PIERRE, S.D. — Have gun, will travel — even if the economy's shot.

In the heart of South Dakota's pheasant-hunting country, license sales have been strong this fall despite gasoline prices near $3 a gallon and a looming recession. Ditto for hunting license sales in New York, Utah and Colorado. And the leading retailers of outdoor gear say sales of shotguns, ammunition and warm camouflage clothes aren't too bad considering the economy's headwinds.

Hunting's popularity has waned slightly in recent years, and American families are tightening their belts as a recession looms, but businesses catering to hunters say the sport's outlook remains relatively healthy during these hard economic times.

"Hunters may not get the latest product, but they're still getting the things they need and getting out there. Our sales are holding up good," said Larry Whiteley of Bass Pro Shops, a privately held company that is one of the country's biggest suppliers of outdoor gear. "It's a family tradition. You know, deer camp and all that stuff."

However, some publicly traded companies that sell guns and other hunting equipment, such as Cabela's Inc. and Smith & Wesson Holding Corp., are showing signs of weakness.

To the extent that certain regions of the United States are noticing a dropoff in hunting and fishing activity — Pennsylvania, Texas and Missouri, to name a few — industry and government officials point to other root causes, such as urban sprawl and poor weather.

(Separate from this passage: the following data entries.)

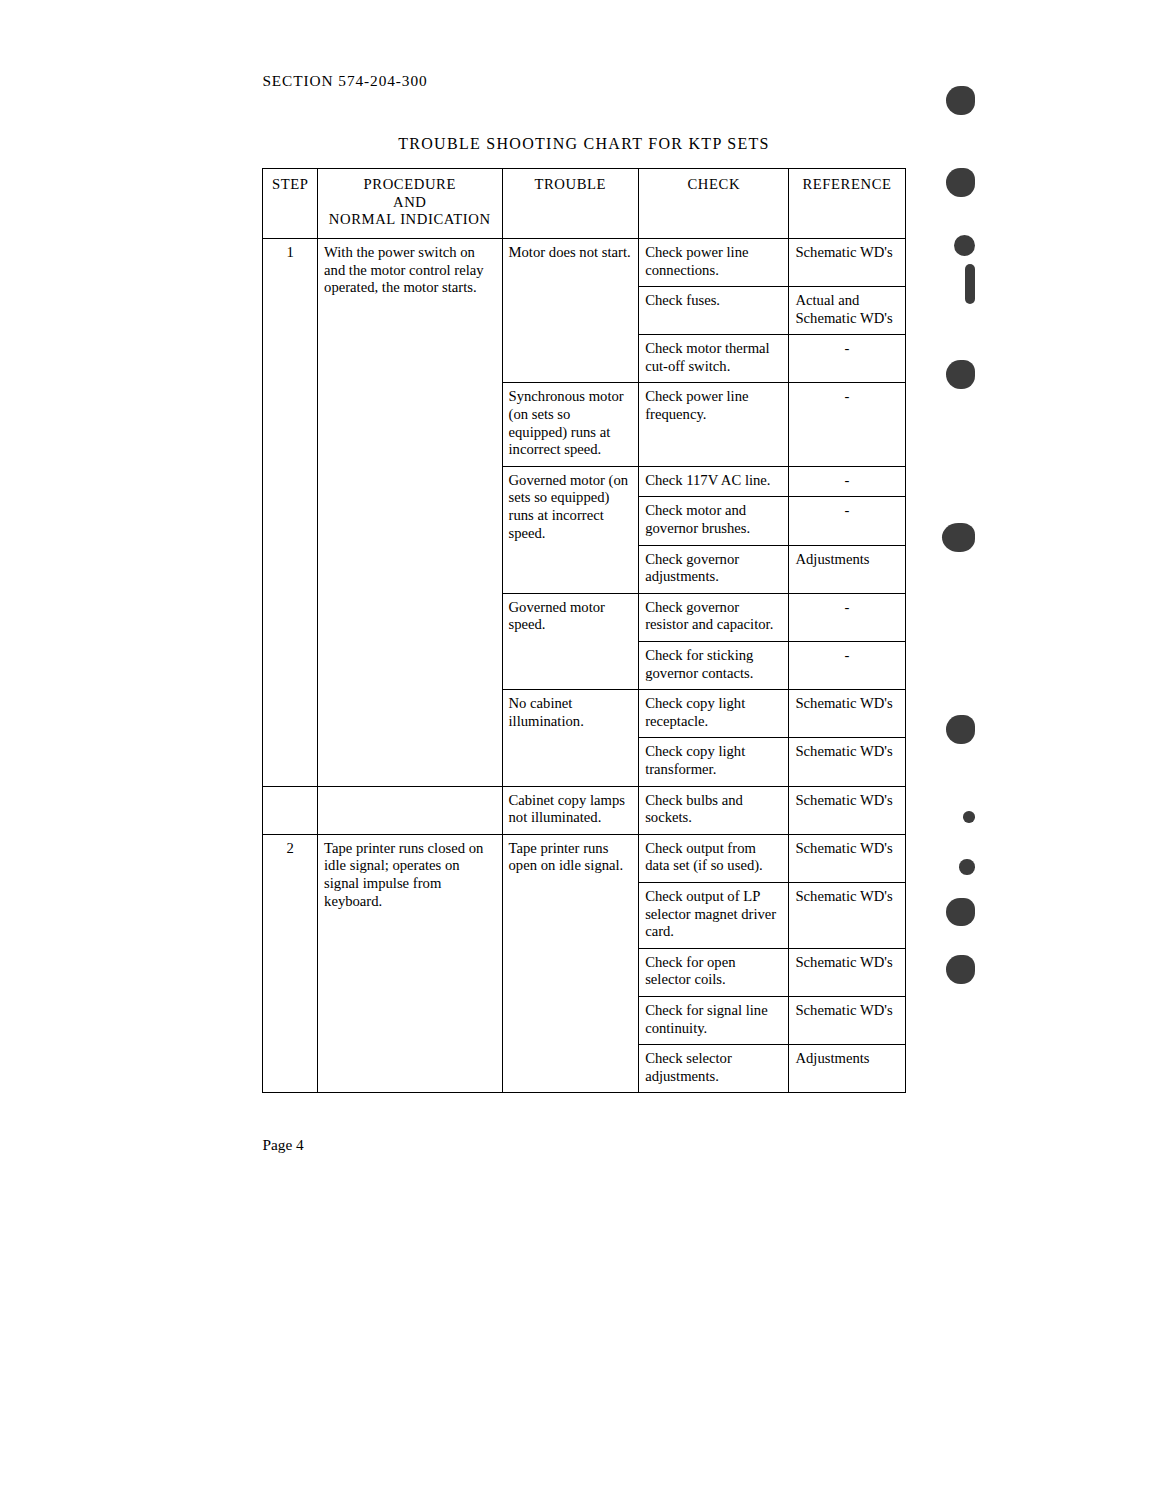SECTION 574-204-300
TROUBLE SHOOTING CHART FOR KTP SETS
| STEP | PROCEDURE AND NORMAL INDICATION | TROUBLE | CHECK | REFERENCE |
| --- | --- | --- | --- | --- |
| 1 | With the power switch on and the motor control relay operated, the motor starts. | Motor does not start. | Check power line connections. | Schematic WD's |
| Check fuses. | Actual and Schematic WD's |
| Check motor thermal cut-off switch. | - |
| Synchronous motor (on sets so equipped) runs at incorrect speed. | Check power line frequency. | - |
| Governed motor (on sets so equipped) runs at incorrect speed. | Check 117V AC line. | - |
| Check motor and governor brushes. | - |
| Check governor adjustments. | Adjustments |
| Governed motor speed. | Check governor resistor and capacitor. | - |
| Check for sticking governor contacts. | - |
| No cabinet illumination. | Check copy light receptacle. | Schematic WD's |
| Check copy light transformer. | Schematic WD's |
| | | Cabinet copy lamps not illuminated. | Check bulbs and sockets. | Schematic WD's |
| 2 | Tape printer runs closed on idle signal; operates on signal impulse from keyboard. | Tape printer runs open on idle signal. | Check output from data set (if so used). | Schematic WD's |
| Check output of LP selector magnet driver card. | Schematic WD's |
| Check for open selector coils. | Schematic WD's |
| Check for signal line continuity. | Schematic WD's |
| Check selector adjustments. | Adjustments |
Page 4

Some industry officials say financial struggles might even act as a counterweight to these other forces, because the search for wild game in fields and forests can be soothing for the soul.

"Hunting is part of what you are. It's a relief from all the stresses of society," said Brent Lawrence, a spokesman for the National Wild Turkey Federation.

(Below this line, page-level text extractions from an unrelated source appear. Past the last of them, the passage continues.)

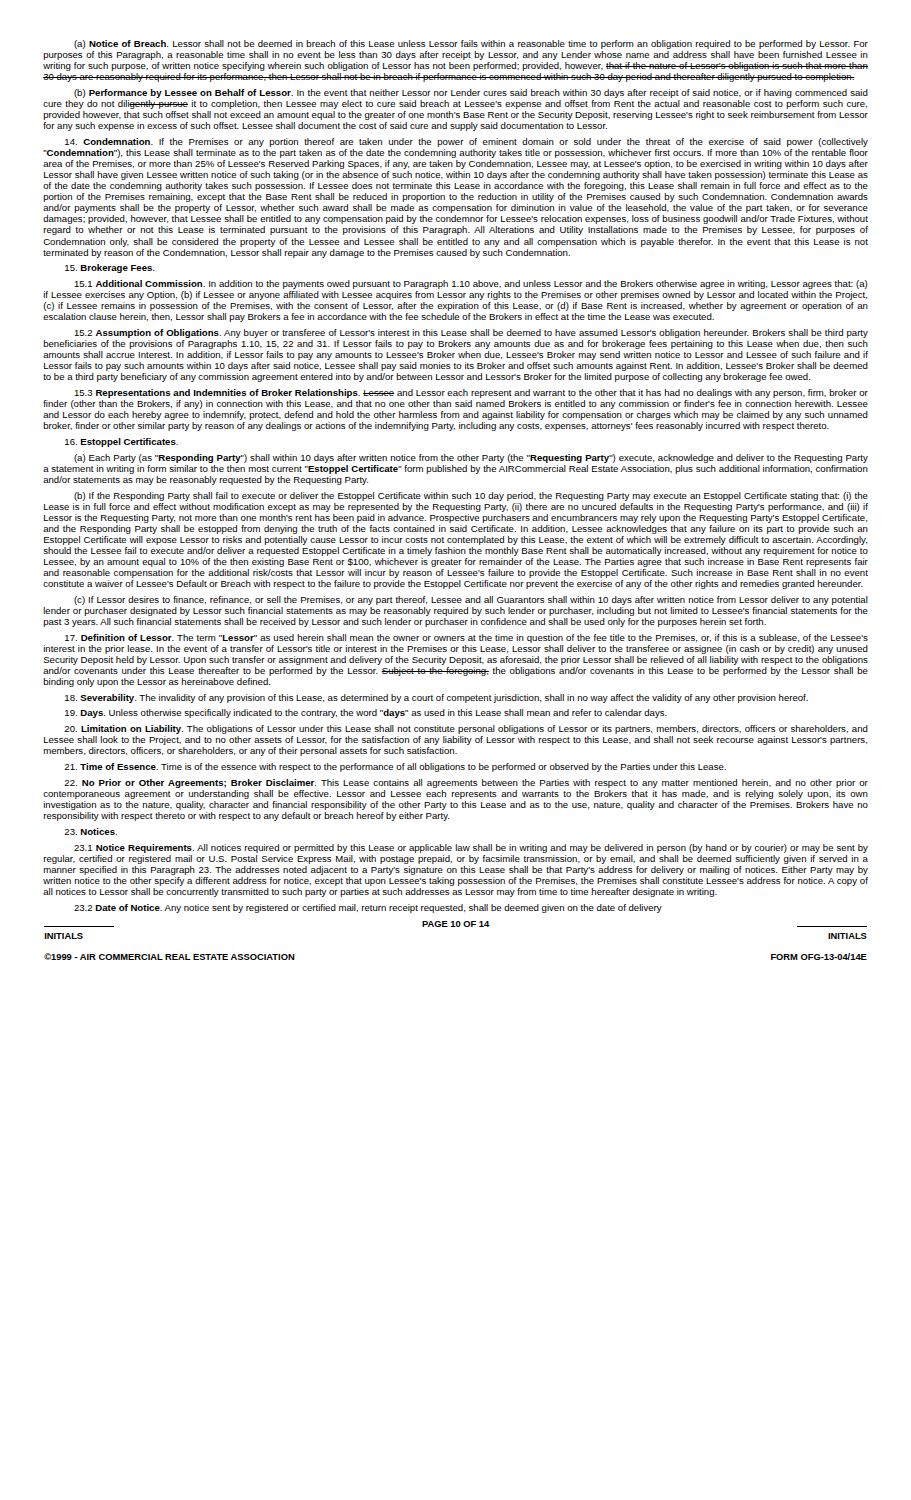(a) Notice of Breach. Lessor shall not be deemed in breach of this Lease unless Lessor fails within a reasonable time to perform an obligation required to be performed by Lessor. For purposes of this Paragraph, a reasonable time shall in no event be less than 30 days after receipt by Lessor, and any Lender whose name and address shall have been furnished Lessee in writing for such purpose, of written notice specifying wherein such obligation of Lessor has not been performed; provided, however, that if the nature of Lessor's obligation is such that more than 30 days are reasonably required for its performance, then Lessor shall not be in breach if performance is commenced within such 30 day period and thereafter diligently pursued to completion.
(b) Performance by Lessee on Behalf of Lessor. In the event that neither Lessor nor Lender cures said breach within 30 days after receipt of said notice, or if having commenced said cure they do not diligently pursue it to completion, then Lessee may elect to cure said breach at Lessee's expense and offset from Rent the actual and reasonable cost to perform such cure, provided however, that such offset shall not exceed an amount equal to the greater of one month's Base Rent or the Security Deposit, reserving Lessee's right to seek reimbursement from Lessor for any such expense in excess of such offset. Lessee shall document the cost of said cure and supply said documentation to Lessor.
14. Condemnation. If the Premises or any portion thereof are taken under the power of eminent domain or sold under the threat of the exercise of said power (collectively "Condemnation"), this Lease shall terminate as to the part taken as of the date the condemning authority takes title or possession, whichever first occurs. If more than 10% of the rentable floor area of the Premises, or more than 25% of Lessee's Reserved Parking Spaces, if any, are taken by Condemnation, Lessee may, at Lessee's option, to be exercised in writing within 10 days after Lessor shall have given Lessee written notice of such taking (or in the absence of such notice, within 10 days after the condemning authority shall have taken possession) terminate this Lease as of the date the condemning authority takes such possession. If Lessee does not terminate this Lease in accordance with the foregoing, this Lease shall remain in full force and effect as to the portion of the Premises remaining, except that the Base Rent shall be reduced in proportion to the reduction in utility of the Premises caused by such Condemnation. Condemnation awards and/or payments shall be the property of Lessor, whether such award shall be made as compensation for diminution in value of the leasehold, the value of the part taken, or for severance damages; provided, however, that Lessee shall be entitled to any compensation paid by the condemnor for Lessee's relocation expenses, loss of business goodwill and/or Trade Fixtures, without regard to whether or not this Lease is terminated pursuant to the provisions of this Paragraph. All Alterations and Utility Installations made to the Premises by Lessee, for purposes of Condemnation only, shall be considered the property of the Lessee and Lessee shall be entitled to any and all compensation which is payable therefor. In the event that this Lease is not terminated by reason of the Condemnation, Lessor shall repair any damage to the Premises caused by such Condemnation.
15. Brokerage Fees.
15.1 Additional Commission. In addition to the payments owed pursuant to Paragraph 1.10 above, and unless Lessor and the Brokers otherwise agree in writing, Lessor agrees that: (a) if Lessee exercises any Option, (b) if Lessee or anyone affiliated with Lessee acquires from Lessor any rights to the Premises or other premises owned by Lessor and located within the Project, (c) if Lessee remains in possession of the Premises, with the consent of Lessor, after the expiration of this Lease, or (d) if Base Rent is increased, whether by agreement or operation of an escalation clause herein, then, Lessor shall pay Brokers a fee in accordance with the fee schedule of the Brokers in effect at the time the Lease was executed.
15.2 Assumption of Obligations. Any buyer or transferee of Lessor's interest in this Lease shall be deemed to have assumed Lessor's obligation hereunder. Brokers shall be third party beneficiaries of the provisions of Paragraphs 1.10, 15, 22 and 31. If Lessor fails to pay to Brokers any amounts due as and for brokerage fees pertaining to this Lease when due, then such amounts shall accrue Interest. In addition, if Lessor fails to pay any amounts to Lessee's Broker when due, Lessee's Broker may send written notice to Lessor and Lessee of such failure and if Lessor fails to pay such amounts within 10 days after said notice, Lessee shall pay said monies to its Broker and offset such amounts against Rent. In addition, Lessee's Broker shall be deemed to be a third party beneficiary of any commission agreement entered into by and/or between Lessor and Lessor's Broker for the limited purpose of collecting any brokerage fee owed.
15.3 Representations and Indemnities of Broker Relationships. Lessee and Lessor each represent and warrant to the other that it has had no dealings with any person, firm, broker or finder (other than the Brokers, if any) in connection with this Lease, and that no one other than said named Brokers is entitled to any commission or finder's fee in connection herewith. Lessee and Lessor do each hereby agree to indemnify, protect, defend and hold the other harmless from and against liability for compensation or charges which may be claimed by any such unnamed broker, finder or other similar party by reason of any dealings or actions of the indemnifying Party, including any costs, expenses, attorneys' fees reasonably incurred with respect thereto.
16. Estoppel Certificates.
(a) Each Party (as "Responding Party") shall within 10 days after written notice from the other Party (the "Requesting Party") execute, acknowledge and deliver to the Requesting Party a statement in writing in form similar to the then most current "Estoppel Certificate" form published by the AIRCommercial Real Estate Association, plus such additional information, confirmation and/or statements as may be reasonably requested by the Requesting Party.
(b) If the Responding Party shall fail to execute or deliver the Estoppel Certificate within such 10 day period, the Requesting Party may execute an Estoppel Certificate stating that: (i) the Lease is in full force and effect without modification except as may be represented by the Requesting Party, (ii) there are no uncured defaults in the Requesting Party's performance, and (iii) if Lessor is the Requesting Party, not more than one month's rent has been paid in advance. Prospective purchasers and encumbrancers may rely upon the Requesting Party's Estoppel Certificate, and the Responding Party shall be estopped from denying the truth of the facts contained in said Certificate. In addition, Lessee acknowledges that any failure on its part to provide such an Estoppel Certificate will expose Lessor to risks and potentially cause Lessor to incur costs not contemplated by this Lease, the extent of which will be extremely difficult to ascertain. Accordingly, should the Lessee fail to execute and/or deliver a requested Estoppel Certificate in a timely fashion the monthly Base Rent shall be automatically increased, without any requirement for notice to Lessee, by an amount equal to 10% of the then existing Base Rent or $100, whichever is greater for remainder of the Lease. The Parties agree that such increase in Base Rent represents fair and reasonable compensation for the additional risk/costs that Lessor will incur by reason of Lessee's failure to provide the Estoppel Certificate. Such increase in Base Rent shall in no event constitute a waiver of Lessee's Default or Breach with respect to the failure to provide the Estoppel Certificate nor prevent the exercise of any of the other rights and remedies granted hereunder.
(c) If Lessor desires to finance, refinance, or sell the Premises, or any part thereof, Lessee and all Guarantors shall within 10 days after written notice from Lessor deliver to any potential lender or purchaser designated by Lessor such financial statements as may be reasonably required by such lender or purchaser, including but not limited to Lessee's financial statements for the past 3 years. All such financial statements shall be received by Lessor and such lender or purchaser in confidence and shall be used only for the purposes herein set forth.
17. Definition of Lessor. The term "Lessor" as used herein shall mean the owner or owners at the time in question of the fee title to the Premises, or, if this is a sublease, of the Lessee's interest in the prior lease. In the event of a transfer of Lessor's title or interest in the Premises or this Lease, Lessor shall deliver to the transferee or assignee (in cash or by credit) any unused Security Deposit held by Lessor. Upon such transfer or assignment and delivery of the Security Deposit, as aforesaid, the prior Lessor shall be relieved of all liability with respect to the obligations and/or covenants under this Lease thereafter to be performed by the Lessor. Subject to the foregoing, the obligations and/or covenants in this Lease to be performed by the Lessor shall be binding only upon the Lessor as hereinabove defined.
18. Severability. The invalidity of any provision of this Lease, as determined by a court of competent jurisdiction, shall in no way affect the validity of any other provision hereof.
19. Days. Unless otherwise specifically indicated to the contrary, the word "days" as used in this Lease shall mean and refer to calendar days.
20. Limitation on Liability. The obligations of Lessor under this Lease shall not constitute personal obligations of Lessor or its partners, members, directors, officers or shareholders, and Lessee shall look to the Project, and to no other assets of Lessor, for the satisfaction of any liability of Lessor with respect to this Lease, and shall not seek recourse against Lessor's partners, members, directors, officers, or shareholders, or any of their personal assets for such satisfaction.
21. Time of Essence. Time is of the essence with respect to the performance of all obligations to be performed or observed by the Parties under this Lease.
22. No Prior or Other Agreements; Broker Disclaimer. This Lease contains all agreements between the Parties with respect to any matter mentioned herein, and no other prior or contemporaneous agreement or understanding shall be effective. Lessor and Lessee each represents and warrants to the Brokers that it has made, and is relying solely upon, its own investigation as to the nature, quality, character and financial responsibility of the other Party to this Lease and as to the use, nature, quality and character of the Premises. Brokers have no responsibility with respect thereto or with respect to any default or breach hereof by either Party.
23. Notices.
23.1 Notice Requirements. All notices required or permitted by this Lease or applicable law shall be in writing and may be delivered in person (by hand or by courier) or may be sent by regular, certified or registered mail or U.S. Postal Service Express Mail, with postage prepaid, or by facsimile transmission, or by email, and shall be deemed sufficiently given if served in a manner specified in this Paragraph 23. The addresses noted adjacent to a Party's signature on this Lease shall be that Party's address for delivery or mailing of notices. Either Party may by written notice to the other specify a different address for notice, except that upon Lessee's taking possession of the Premises, the Premises shall constitute Lessee's address for notice. A copy of all notices to Lessor shall be concurrently transmitted to such party or parties at such addresses as Lessor may from time to time hereafter designate in writing.
23.2 Date of Notice. Any notice sent by registered or certified mail, return receipt requested, shall be deemed given on the date of delivery
| | PAGE 10 OF 14 | |
| INITIALS | | INITIALS |
| ©1999 - AIR COMMERCIAL REAL ESTATE ASSOCIATION | FORM OFG-13-04/14E |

But just like leisure travelers in general, hunters are expected to stay closer to home and keep their spending in check when it comes to frills they might have splurged on in the past.

The wily Chinese ring-necked pheasant of South Dakota lures about 200,000 hunters every year. Many people fly or drive hundreds of miles to chase them through expansive fields of mostly harvested corn, soybeans and sunflowers, overgrown weed patches, and tall-grass prairie stretching to the horizon.

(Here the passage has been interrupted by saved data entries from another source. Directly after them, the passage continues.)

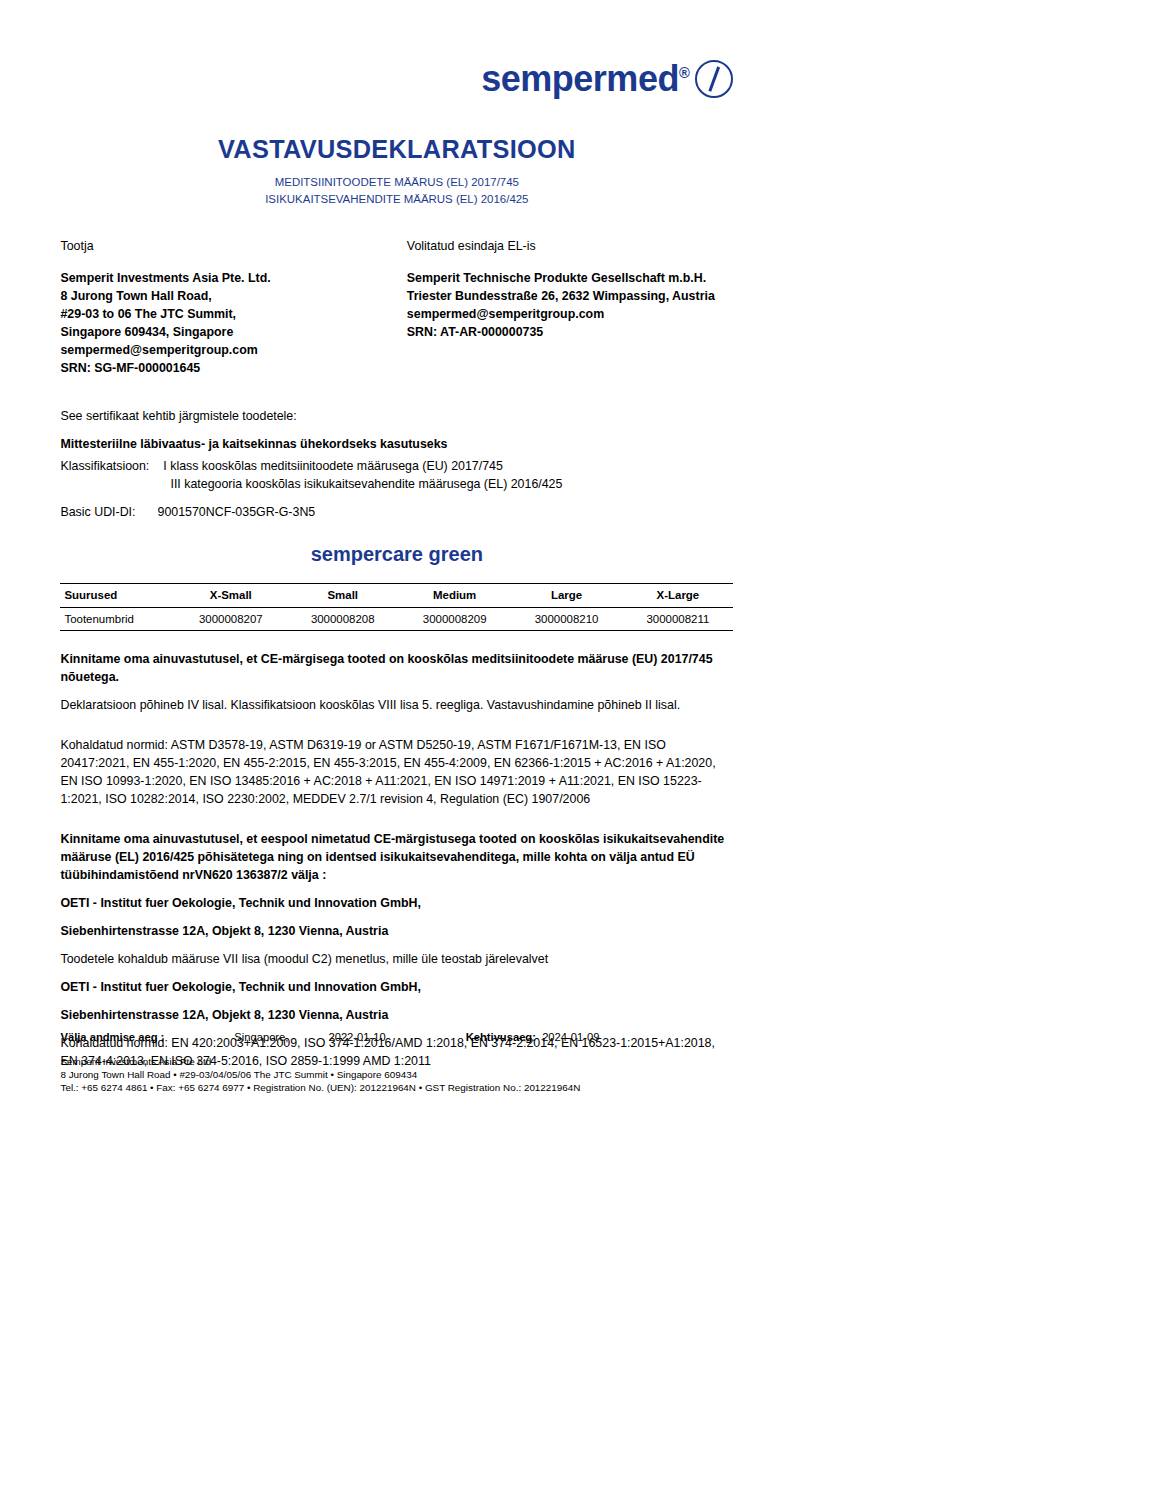sempermed®
VASTAVUSDEKLARATSIOON
MEDITSIINITOODETE MÄÄRUS (EL) 2017/745
ISIKUKAITSEVAHENDITE MÄÄRUS (EL) 2016/425
| Tootja | Volitatud esindaja EL-is |
| Semperit Investments Asia Pte. Ltd. 8 Jurong Town Hall Road, #29-03 to 06 The JTC Summit, Singapore 609434, Singapore sempermed@semperitgroup.com SRN: SG-MF-000001645 | Semperit Technische Produkte Gesellschaft m.b.H. Triester Bundesstraße 26, 2632 Wimpassing, Austria sempermed@semperitgroup.com SRN: AT-AR-000000735 |
See sertifikaat kehtib järgmistele toodetele:
Mittesteriilne läbivaatus- ja kaitsekinnas ühekordseks kasutuseks
Klassifikatsioon: I klass kooskõlas meditsiinitoodete määrusega (EU) 2017/745
III kategooria kooskõlas isikukaitsevahendite määrusega (EL) 2016/425
Basic UDI-DI: 9001570NCF-035GR-G-3N5
sempercare green
| Suurused | X-Small | Small | Medium | Large | X-Large |
| --- | --- | --- | --- | --- | --- |
| Tootenumbrid | 3000008207 | 3000008208 | 3000008209 | 3000008210 | 3000008211 |
Kinnitame oma ainuvastutusel, et CE-märgisega tooted on kooskõlas meditsiinitoodete määruse (EU) 2017/745 nõuetega.
Deklaratsioon põhineb IV lisal. Klassifikatsioon kooskõlas VIII lisa 5. reegliga. Vastavushindamine põhineb II lisal.
Kohaldatud normid: ASTM D3578-19, ASTM D6319-19 or ASTM D5250-19, ASTM F1671/F1671M-13, EN ISO 20417:2021, EN 455-1:2020, EN 455-2:2015, EN 455-3:2015, EN 455-4:2009, EN 62366-1:2015 + AC:2016 + A1:2020, EN ISO 10993-1:2020, EN ISO 13485:2016 + AC:2018 + A11:2021, EN ISO 14971:2019 + A11:2021, EN ISO 15223-1:2021, ISO 10282:2014, ISO 2230:2002, MEDDEV 2.7/1 revision 4, Regulation (EC) 1907/2006
Kinnitame oma ainuvastutusel, et eespool nimetatud CE-märgistusega tooted on kooskõlas isikukaitsevahendite määruse (EL) 2016/425 põhisätetega ning on identsed isikukaitsevahenditega, mille kohta on välja antud EÜ tüübihindamistõend nrVN620 136387/2 välja :
OETI - Institut fuer Oekologie, Technik und Innovation GmbH,
Siebenhirtenstrasse 12A, Objekt 8, 1230 Vienna, Austria
Toodetele kohaldub määruse VII lisa (moodul C2) menetlus, mille üle teostab järelevalvet
OETI - Institut fuer Oekologie, Technik und Innovation GmbH,
Siebenhirtenstrasse 12A, Objekt 8, 1230 Vienna, Austria
Kohaldatud normid: EN 420:2003+A1:2009, ISO 374-1:2016/AMD 1:2018, EN 374-2:2014, EN 16523-1:2015+A1:2018, EN 374-4:2013, EN ISO 374-5:2016, ISO 2859-1:1999 AMD 1:2011
Välja andmise aeg : Singapore, 2022-01-10 Kehtivusaeg: 2024-01-09
Semperit Investments Asia Pte Ltd
8 Jurong Town Hall Road • #29-03/04/05/06 The JTC Summit • Singapore 609434
Tel.: +65 6274 4861 • Fax: +65 6274 6977 • Registration No. (UEN): 201221964N • GST Registration No.: 201221964N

O'Jay Vanegas, 59, of Scottsdale, Ariz., visited South Dakota last week to hunt pheasants, just as he's done for the past 12 years.

But Vanegas, an auto salesman who expects to earn about $30,000 less this year, skipped the season's opening day because the round-trip airfare from Phoenix had more than tripled from previous years. He predicts other hunters will cut back in similar ways.

"When money gets tight, something has to go," he said. "Hunting is a luxury."

Lawrence says most of those who typically hunt close to home have not been deterred by the weak economy. However, he says some who have been willing to shell out big bucks for hunts might stay home this fall.